After a blockbuster year of storage acquisitions in 2010 with over $1B spent each on 3PAR, Isilon, Compellent, many have predicted that 2011 would be the year of networking acquisitions. Many look at Cisco’s entrance into the server business as having a ripple effect of server vendors expanding into the networking space, most notably with HP’s acquisition of 3COM and to a lesser extent IBM’s BNT purchase. This week, Intel signed an agreement to acquire merchant silicon vendor Fulcrum Microsystems and Dell announced the intent to acquire networking equipment vendor Force10. While financial terms have not been disclosed, both of these deals are estimated to be in the hundreds of $Ms and complement existing portfolios rather than changes in market direction or severing of existing partnerships.
Continued rise of merchant silicon
Intel is known for being the technology “inside” many solutions and Fulcrum Microsystems expands this strategy. For those that are not intimately familiar with the chip business, there are many markets that require specialized chips. Intel is already well known as the market leader of compute chips and also is the leader in 10Gb Ethernet adapters, but as Brad Casemore points out, a previous attempt to move into the networking ASIC business failed. In the last decade, merchant silicon has passed in-house designed solutions; even Cisco started to use Broadcom ASICs in the recently announced Nexus 3000. The purchase of Fulcrum Microsystems is a smart one for Intel; the company should be able to leverage partnerships and technology between various product lines. Expanding its chip capabilities does not compete with the systems vendor partners (i.e., no competition with Cisco, HP or IBM). The competition for Fulcrum are Broadcom and Marvell; initial checks with the vendor community is that Marvell has the most to lose from this move and that Broadcom has a strong position that could be bolstered if the market drives towards two primary suppliers of this technology.
Dell rounds out its stack
Last year, Dell brought Dario Zamarian on board to be VP/GM of a newly created Networking Business unit. As I wrote last year, Dell was not looking to purchase one of its larger partners like Brocade or Juniper, but rather looking for something to complement its server and storage businesses. Just as Dell has transitioned its storage business from OEM to in-house (through the acquisitions of EqualLogic and Compellent), Force10 can complement the SMB PowerConnect product line to create full solutions (compute/network/storage) of Dell owned technologies. Networking is a complicated space and the addition of Force10 should not close Dell from working with existing partners. My early take on this is that Juniper will have negligible impact from the move and that Brocade will be more affected. Dell will continue to use Brocade for FC, but on the Ethernet side, will favor internal products to Brocade/Foundry or Cisco (which most server vendors are already pushing out of the rack). Foundry’s top-of-rack switches do support FCoE (uses the Broadcom ASIC that is also used by Juniper and others).

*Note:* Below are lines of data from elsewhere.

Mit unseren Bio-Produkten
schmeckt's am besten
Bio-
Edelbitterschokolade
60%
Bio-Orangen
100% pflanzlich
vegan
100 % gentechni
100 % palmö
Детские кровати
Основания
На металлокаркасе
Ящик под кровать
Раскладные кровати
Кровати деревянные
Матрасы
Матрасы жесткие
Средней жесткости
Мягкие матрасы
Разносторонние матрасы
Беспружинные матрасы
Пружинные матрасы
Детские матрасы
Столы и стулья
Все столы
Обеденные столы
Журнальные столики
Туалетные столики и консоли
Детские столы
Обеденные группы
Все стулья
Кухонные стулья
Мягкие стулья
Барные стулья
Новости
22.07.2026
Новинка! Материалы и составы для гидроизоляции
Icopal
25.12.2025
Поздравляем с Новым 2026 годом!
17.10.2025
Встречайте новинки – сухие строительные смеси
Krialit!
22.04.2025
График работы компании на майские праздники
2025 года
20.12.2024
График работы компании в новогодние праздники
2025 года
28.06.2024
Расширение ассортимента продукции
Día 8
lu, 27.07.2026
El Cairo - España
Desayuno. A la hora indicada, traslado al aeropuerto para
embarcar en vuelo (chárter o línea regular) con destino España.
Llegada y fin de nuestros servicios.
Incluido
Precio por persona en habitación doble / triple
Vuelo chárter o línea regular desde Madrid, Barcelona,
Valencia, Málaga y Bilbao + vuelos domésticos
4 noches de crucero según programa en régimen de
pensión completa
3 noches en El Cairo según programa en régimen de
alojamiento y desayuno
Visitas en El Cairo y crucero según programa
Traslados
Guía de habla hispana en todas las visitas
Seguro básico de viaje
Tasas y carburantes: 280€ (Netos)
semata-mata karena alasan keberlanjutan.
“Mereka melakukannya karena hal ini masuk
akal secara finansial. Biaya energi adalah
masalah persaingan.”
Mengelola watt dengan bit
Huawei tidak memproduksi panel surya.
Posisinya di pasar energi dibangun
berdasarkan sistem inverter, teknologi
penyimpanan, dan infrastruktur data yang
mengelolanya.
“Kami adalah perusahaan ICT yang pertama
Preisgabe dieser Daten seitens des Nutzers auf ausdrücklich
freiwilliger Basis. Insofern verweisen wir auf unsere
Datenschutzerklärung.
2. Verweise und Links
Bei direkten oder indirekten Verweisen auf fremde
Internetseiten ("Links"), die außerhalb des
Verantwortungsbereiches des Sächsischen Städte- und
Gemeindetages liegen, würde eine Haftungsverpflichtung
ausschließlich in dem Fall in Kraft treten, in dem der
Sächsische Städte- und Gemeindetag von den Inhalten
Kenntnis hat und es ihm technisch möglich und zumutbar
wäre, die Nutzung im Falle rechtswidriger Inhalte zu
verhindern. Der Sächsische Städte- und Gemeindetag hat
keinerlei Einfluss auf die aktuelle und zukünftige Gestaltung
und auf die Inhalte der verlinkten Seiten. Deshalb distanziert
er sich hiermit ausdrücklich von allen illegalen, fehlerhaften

Competition in the Networking Space
So now all of the major server vendors (IBM, HP, Dell) have Ethernet networking technology as part of the internal portfolio. This does not mean that networking will disappear; core switches are currently considered separately from server or storage purchases. Cisco is in the midst of corporate restructure and under attack from competitors; its market leadership is not in jeopardy. The server vendors can gain market at the edge through bundling and price pressure. HP, IBM and Dell all have server and storage positions that can be leveraged to try and gain a modest 1% of networking marketshare which would be a significant revenue opportunity. Juniper and Brocade are well positioned in the #3/4 spot (each at about 2% marketshare today) to leverage independent positions to partner across many areas and deliver solutions that are not tied to other pieces of the stack. As more solutions move to merchant silicon, it is the software (firmware and management) that will differentiate the switches. New solutions such as OpenFlow have the potential to commoditze the software also, but investment in new technologies will separate the leaders in the space. Cisco has maintained a high marketshare for over a decade and it the convergence trend (which it is an active participant in) is shifting dollars between the various infrastructure components. Just as Cisco has taken some hits in marketshare for networking, HP has declined in bladeserver share. Ultimately, customers will spend dollars where they have relationships and get value from the product lines. Healthy competition in the networking space is good for the advancement of technology and if market forces prevail should reduce the cost for customers.